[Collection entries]
━━━━━━━━━━

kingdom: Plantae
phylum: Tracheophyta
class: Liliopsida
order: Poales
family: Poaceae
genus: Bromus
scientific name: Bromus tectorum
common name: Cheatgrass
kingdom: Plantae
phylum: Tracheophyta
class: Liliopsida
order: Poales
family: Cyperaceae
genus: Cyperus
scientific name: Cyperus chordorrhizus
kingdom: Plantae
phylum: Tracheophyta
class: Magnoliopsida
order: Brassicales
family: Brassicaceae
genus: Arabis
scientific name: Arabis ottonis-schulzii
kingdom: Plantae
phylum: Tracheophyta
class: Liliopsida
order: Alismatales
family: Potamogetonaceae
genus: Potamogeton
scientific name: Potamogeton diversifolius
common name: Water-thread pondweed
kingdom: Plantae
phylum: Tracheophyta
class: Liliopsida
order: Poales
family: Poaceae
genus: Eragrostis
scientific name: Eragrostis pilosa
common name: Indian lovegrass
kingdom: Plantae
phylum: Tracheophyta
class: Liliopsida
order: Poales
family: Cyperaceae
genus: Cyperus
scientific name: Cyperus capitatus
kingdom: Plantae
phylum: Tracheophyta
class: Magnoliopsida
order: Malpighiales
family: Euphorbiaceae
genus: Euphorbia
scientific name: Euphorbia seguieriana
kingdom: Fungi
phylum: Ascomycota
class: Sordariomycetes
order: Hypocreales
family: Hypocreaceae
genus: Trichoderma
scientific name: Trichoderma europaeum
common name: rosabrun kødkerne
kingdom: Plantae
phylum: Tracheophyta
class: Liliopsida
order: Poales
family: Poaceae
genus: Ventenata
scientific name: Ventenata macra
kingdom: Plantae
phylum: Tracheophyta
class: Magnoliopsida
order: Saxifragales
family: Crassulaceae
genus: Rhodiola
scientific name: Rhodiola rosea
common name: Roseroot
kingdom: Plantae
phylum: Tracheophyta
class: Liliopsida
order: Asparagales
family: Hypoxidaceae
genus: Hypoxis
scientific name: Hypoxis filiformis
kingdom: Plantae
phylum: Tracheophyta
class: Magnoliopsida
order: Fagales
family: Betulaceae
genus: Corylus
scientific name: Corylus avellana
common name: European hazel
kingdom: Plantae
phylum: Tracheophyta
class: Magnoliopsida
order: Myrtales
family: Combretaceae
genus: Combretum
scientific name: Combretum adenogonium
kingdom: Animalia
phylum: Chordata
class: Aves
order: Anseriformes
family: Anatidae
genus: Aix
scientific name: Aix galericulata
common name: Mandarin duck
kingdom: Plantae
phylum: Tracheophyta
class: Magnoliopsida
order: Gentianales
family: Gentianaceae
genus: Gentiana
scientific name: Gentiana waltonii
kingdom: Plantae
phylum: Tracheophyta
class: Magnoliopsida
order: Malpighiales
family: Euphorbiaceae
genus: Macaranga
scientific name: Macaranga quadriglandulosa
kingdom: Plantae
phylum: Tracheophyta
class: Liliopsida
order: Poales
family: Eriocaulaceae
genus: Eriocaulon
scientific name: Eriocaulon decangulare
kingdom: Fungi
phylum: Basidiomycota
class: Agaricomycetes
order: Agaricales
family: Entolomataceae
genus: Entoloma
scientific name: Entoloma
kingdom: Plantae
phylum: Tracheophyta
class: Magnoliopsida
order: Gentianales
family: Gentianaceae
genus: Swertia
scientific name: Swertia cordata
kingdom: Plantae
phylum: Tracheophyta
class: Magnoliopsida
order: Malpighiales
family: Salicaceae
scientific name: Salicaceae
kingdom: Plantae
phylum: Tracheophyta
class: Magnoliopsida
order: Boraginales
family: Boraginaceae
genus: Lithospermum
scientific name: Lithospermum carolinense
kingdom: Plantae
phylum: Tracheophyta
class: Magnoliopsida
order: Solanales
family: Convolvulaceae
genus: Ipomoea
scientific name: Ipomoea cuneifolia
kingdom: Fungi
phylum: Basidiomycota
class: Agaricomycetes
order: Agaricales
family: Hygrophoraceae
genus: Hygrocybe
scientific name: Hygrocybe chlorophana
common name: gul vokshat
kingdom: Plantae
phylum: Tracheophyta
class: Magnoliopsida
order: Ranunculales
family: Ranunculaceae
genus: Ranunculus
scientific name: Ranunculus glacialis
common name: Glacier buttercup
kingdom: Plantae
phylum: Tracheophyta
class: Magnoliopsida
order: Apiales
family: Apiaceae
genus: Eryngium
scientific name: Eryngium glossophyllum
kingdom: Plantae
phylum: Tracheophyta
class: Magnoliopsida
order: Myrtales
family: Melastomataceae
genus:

━━━━━━━━━━

REQUIREMENT — Copy out the lines of the records word for word, starting at the one containing "family: Potamogetonaceae" and ending at the one containing "genus: Ventenata", with both of those included.

ANSWER FOR THE TASK —
family: Potamogetonaceae
genus: Potamogeton
scientific name: Potamogeton diversifolius
common name: Water-thread pondweed
kingdom: Plantae
phylum: Tracheophyta
class: Liliopsida
order: Poales
family: Poaceae
genus: Eragrostis
scientific name: Eragrostis pilosa
common name: Indian lovegrass
kingdom: Plantae
phylum: Tracheophyta
class: Liliopsida
order: Poales
family: Cyperaceae
genus: Cyperus
scientific name: Cyperus capitatus
kingdom: Plantae
phylum: Tracheophyta
class: Magnoliopsida
order: Malpighiales
family: Euphorbiaceae
genus: Euphorbia
scientific name: Euphorbia seguieriana
kingdom: Fungi
phylum: Ascomycota
class: Sordariomycetes
order: Hypocreales
family: Hypocreaceae
genus: Trichoderma
scientific name: Trichoderma europaeum
common name: rosabrun kødkerne
kingdom: Plantae
phylum: Tracheophyta
class: Liliopsida
order: Poales
family: Poaceae
genus: Ventenata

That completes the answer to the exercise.